Die Beklagte hält dem Oberverwaltungsgericht vor, die Einkommensverhältnisse der Klägerin und deren Verhältnis zum Durchschnitt der Einkünfte der Gesamtheit der Mitglieder sowie den Umstand nicht ausreichend berücksichtigt zu haben, dass sie – die Beklagte – sich noch in einer Aufbauphase befinde.

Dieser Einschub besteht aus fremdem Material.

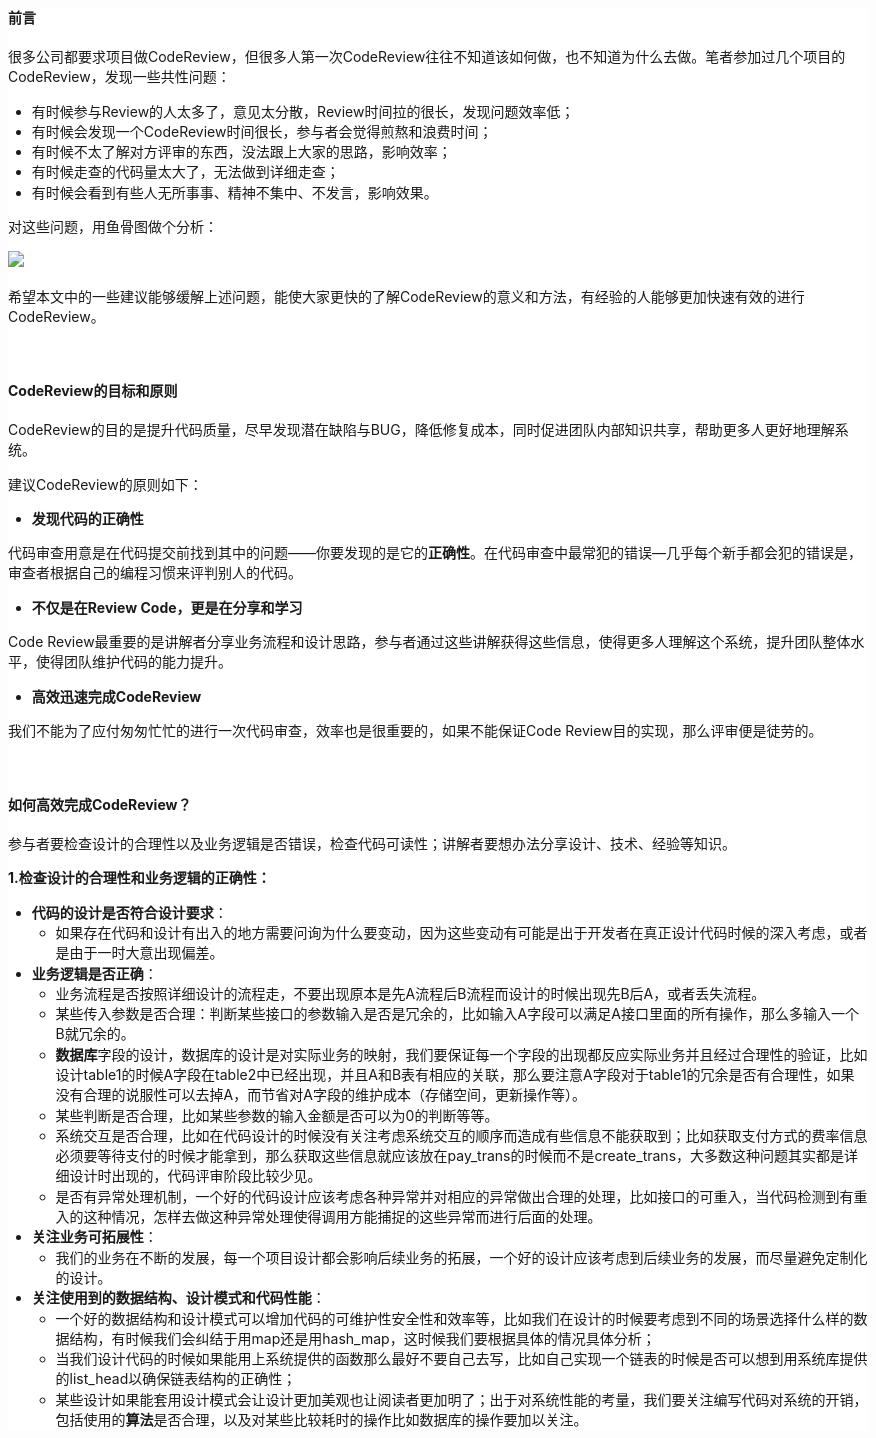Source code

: #### 前言

很多公司都要求项目做CodeReview，但很多人第一次CodeReview往往不知道该如何做，也不知道为什么去做。笔者参加过几个项目的CodeReview，发现一些共性问题：

- 有时候参与Review的人太多了，意见太分散，Review时间拉的很长，发现问题效率低；
- 有时候会发现一个CodeReview时间很长，参与者会觉得煎熬和浪费时间；
- 有时候不太了解对方评审的东西，没法跟上大家的思路，影响效率；
- 有时候走查的代码量太大了，无法做到详细走查；
- 有时候会看到有些人无所事事、精神不集中、不发言，影响效果。

对这些问题，用鱼骨图做个分析：

![](https://upload-images.jianshu.io/upload_images/6943526-9813b32ded171432?imageMogr2/auto-orient/strip%7CimageView2/2/w/1240)

希望本文中的一些建议能够缓解上述问题，能使大家更快的了解CodeReview的意义和方法，有经验的人能够更加快速有效的进行CodeReview。

<br/>

#### **CodeReview的目标和原则**

CodeReview的目的是提升代码质量，尽早发现潜在缺陷与BUG，降低修复成本，同时促进团队内部知识共享，帮助更多人更好地理解系统。

建议CodeReview的原则如下：

- **发现代码的正确性**

代码审查用意是在代码提交前找到其中的问题——你要发现的是它的**正确性**。在代码审查中最常犯的错误—几乎每个新手都会犯的错误是，审查者根据自己的编程习惯来评判别人的代码。

- **不仅是在Review Code，更是在分享和学习**

Code Review最重要的是讲解者分享业务流程和设计思路，参与者通过这些讲解获得这些信息，使得更多人理解这个系统，提升团队整体水平，使得团队维护代码的能力提升。

- **高效迅速完成CodeReview**

我们不能为了应付匆匆忙忙的进行一次代码审查，效率也是很重要的，如果不能保证Code Review目的实现，那么评审便是徒劳的。

<br/>

#### **如何高效完成CodeReview？**

参与者要检查设计的合理性以及业务逻辑是否错误，检查代码可读性；讲解者要想办法分享设计、技术、经验等知识。

**1.检查设计的合理性和业务逻辑的正确性：**

- **代码的设计是否符合设计要求**：
  - 如果存在代码和设计有出入的地方需要问询为什么要变动，因为这些变动有可能是出于开发者在真正设计代码时候的深入考虑，或者是由于一时大意出现偏差。
- **业务逻辑是否正确**：
  - 业务流程是否按照详细设计的流程走，不要出现原本是先A流程后B流程而设计的时候出现先B后A，或者丢失流程。
  - 某些传入参数是否合理：判断某些接口的参数输入是否是冗余的，比如输入A字段可以满足A接口里面的所有操作，那么多输入一个B就冗余的。
  - **数据库**字段的设计，数据库的设计是对实际业务的映射，我们要保证每一个字段的出现都反应实际业务并且经过合理性的验证，比如设计table1的时候A字段在table2中已经出现，并且A和B表有相应的关联，那么要注意A字段对于table1的冗余是否有合理性，如果没有合理的说服性可以去掉A，而节省对A字段的维护成本（存储空间，更新操作等）。
  - 某些判断是否合理，比如某些参数的输入金额是否可以为0的判断等等。
  - 系统交互是否合理，比如在代码设计的时候没有关注考虑系统交互的顺序而造成有些信息不能获取到；比如获取支付方式的费率信息必须要等待支付的时候才能拿到，那么获取这些信息就应该放在pay_trans的时候而不是create_trans，大多数这种问题其实都是详细设计时出现的，代码评审阶段比较少见。
  - 是否有异常处理机制，一个好的代码设计应该考虑各种异常并对相应的异常做出合理的处理，比如接口的可重入，当代码检测到有重入的这种情况，怎样去做这种异常处理使得调用方能捕捉的这些异常而进行后面的处理。
- **关注业务可拓展性**：
  - 我们的业务在不断的发展，每一个项目设计都会影响后续业务的拓展，一个好的设计应该考虑到后续业务的发展，而尽量避免定制化的设计。
- **关注使用到的数据结构、设计模式和代码性能**：
  - 一个好的数据结构和设计模式可以增加代码的可维护性安全性和效率等，比如我们在设计的时候要考虑到不同的场景选择什么样的数据结构，有时候我们会纠结于用map还是用hash_map，这时候我们要根据具体的情况具体分析；
  - 当我们设计代码的时候如果能用上系统提供的函数那么最好不要自己去写，比如自己实现一个链表的时候是否可以想到用系统库提供的list_head以确保链表结构的正确性；
  - 某些设计如果能套用设计模式会让设计更加美观也让阅读者更加明了；出于对系统性能的考量，我们要关注编写代码对系统的开销，包括使用的**算法**是否合理，以及对某些比较耗时的操作比如数据库的操作要加以关注。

Auf den Gesichtspunkt der Aufbauphase ist das Berufungsgericht ausdrücklich eingegangen; die Mitgliederstruktur ist ebenfalls dargestellt (UA S. 13). Auf die individuellen Einkommensverhältnisse gerade der Klägerin kam es nach der Rechtsauffassung des Berufungsgerichts nicht an. Es hat vielmehr die Einkommensverhältnisse der teilzeitbeschäftigten Berufsangehörigen als Gruppe der Kammermitglieder in den Blick genommen und deren Leistungsfähigkeit als Gruppenmerkmal seiner Entscheidung zugrunde gelegt (UA S. 16). Unter diesen Umständen brauchte das Gericht die individuellen Einkommensverhältnisse nicht darzustellen. Die Beklagte berücksichtigt in ihren weiteren Überlegungen auch nicht genügend, dass das Berufungsgericht die Rechtsgrundlage für die Beitragserhebung, nämlich § 1 Abs. 5 der Satzung, für rechtswidrig erachtet hat, so dass aus diesem Grund eine Rechtsgrundlage für die Beitragserhebung fehlt. Ob die Klägerin auf einer anderen Rechtsgrundlage einen Beitrag in derselben Höhe entrichten müsste, ist für die Entscheidung ohne Bedeutung. Von einer fehlenden Beschwer der Klägerin kann daher nicht die Rede sein.
2. Die Entscheidung über die Kosten folgt aus § 154 Abs. 2 VwGO. Die Festsetzung des Wertes des Streitgegenstandes beruht auf §§ 47, 52 Abs. 3 GKG.